• REQUIRED ACTIONS
1. Repeat the passage of the management fee section that begins at the words "(b) The Management" and ends after the words "year then beginning.".
2. Answer these questions from the management fee section:
(a) What minimum annual Management Fee is payable to BMP, apart from the exception in Section 4(b)?
(b) What amount is set as the Management Fee for the year ending December 31, 2008?
(c) On what day of each year, beginning in January 2009, must the Company pay BMP the Management Fee?
--- TEXT UNDER STUDY ---
SECTION 4. Management Fee .
(a) In consideration of the Services being rendered by BMP, the Company will pay, or will cause to be paid, to BMP an annual non-refundable and irrevocable management fee (the “ Management Fee ”; the term “Management Fee” as used in this Agreement with respect to any annual period means all amounts payable with respect to such annual period pursuant to Sections 4(b) or (c) hereof, as applicable; provided that notwithstanding anything to the contrary contained in this Agreement, except as set forth in Section 4(b) below, the minimum annual Management Fee payable to BMP shall be $7,000,000).
(b) The Management Fee for the year ending December 31, 2008 shall be equal to $1,227,397.26, which shall be paid, or caused to be paid, by the Company at the Closing in respect of Services to be rendered from the Closing Date to December 31, 2008. On the first business day of January in each year, beginning in January 2009, the Company shall pay to BMP the Management Fee in respect of the fiscal year then beginning.
--- SOURCE DATA ---
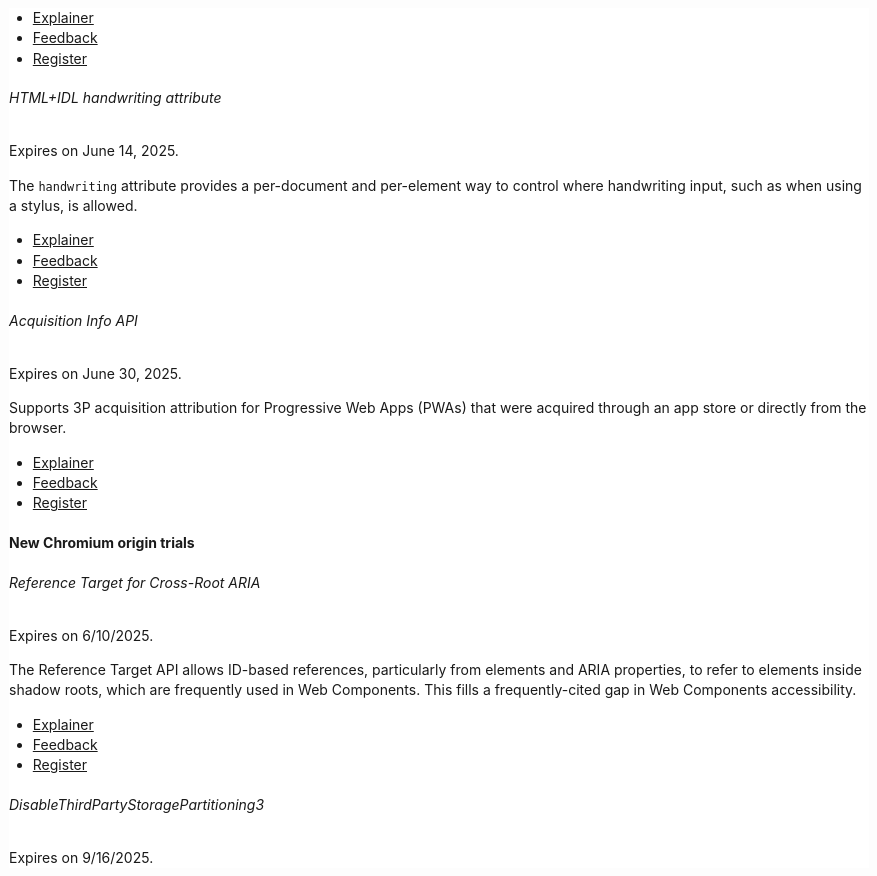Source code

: * [Explainer](https://github.com/MicrosoftEdge/MSEdgeExplainers/blob/main/LocalFolder/explainer.md)
* [Feedback](https://github.com/MicrosoftEdge/MSEdgeExplainers/issues/new?labels=LocalFolder+Access,OriginTrialFeedback&amp;title=%5BLocalFolder%20Access%5D+Feedback)
* [Register](https://developer.microsoft.com/microsoft-edge/origin-trials/trials/2b21a8cd-43aa-41da-810d-fad103e699dc)



###### HTML+IDL handwriting attribute

Expires on June 14, 2025.

The `handwriting` attribute provides a per-document and per-element way to control where handwriting input, such as when using a stylus, is allowed.

* [Explainer](https://github.com/MicrosoftEdge/MSEdgeExplainers/blob/main/Handwriting/explainer.md)
* [Feedback](https://github.com/MicrosoftEdge/MSEdgeExplainers/issues/new?labels=Handwriting,OriginTrialFeedback&amp;title=%5BHandwriting%5D+Feedback)
* [Register](https://developer.microsoft.com/microsoft-edge/origin-trials/trials/36b56357-0271-4e89-a091-3be27184808a)



###### Acquisition Info API

Expires on June 30, 2025.

Supports 3P acquisition attribution for Progressive Web Apps (PWAs) that were acquired through an app store or directly from the browser.

* [Explainer](https://github.com/MicrosoftEdge/MSEdgeExplainers/blob/main/AcquisitionInfo/explainer.md)
* [Feedback](https://github.com/MicrosoftEdge/MSEdgeExplainers/issues/new?labels=Acquisition+Info,OriginTrialFeedback&amp;title=%5BAcquisition%20Info%5D+Feedback)
* [Register](https://developer.microsoft.com/microsoft-edge/origin-trials/trials/4013a45f-3f48-4341-81ea-1bc13bf90c83)



#### New Chromium origin trials



###### Reference Target for Cross-Root ARIA

Expires on 6/10/2025.

The Reference Target API allows ID-based references, particularly from <label> elements and ARIA properties, to refer to elements inside shadow roots, which are frequently used in Web Components.  This fills a frequently-cited gap in Web Components accessibility.

* [Explainer](https://github.com/WICG/webcomponents/blob/gh-pages/proposals/reference-target-explainer.md)
* [Feedback](https://github.com/WICG/webcomponents/issues/new?title=Reference%20Target%3A%20)
* [Register](https://developer.chrome.com/origintrials/#/register_trial/2164542570904944641)



###### DisableThirdPartyStoragePartitioning3

Expires on 9/16/2025.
---
• OUTPUTS BY TASK
1.
(b) The Management Fee for the year ending December 31, 2008 shall be equal to $1,227,397.26, which shall be paid, or caused to be paid, by the Company at the Closing in respect of Services to be rendered from the Closing Date to December 31, 2008. On the first business day of January in each year, beginning in January 2009, the Company shall pay to BMP the Management Fee in respect of the fiscal year then beginning.

2.
(a) $7,000,000
(b) $1,227,397.26
(c) The first business day of January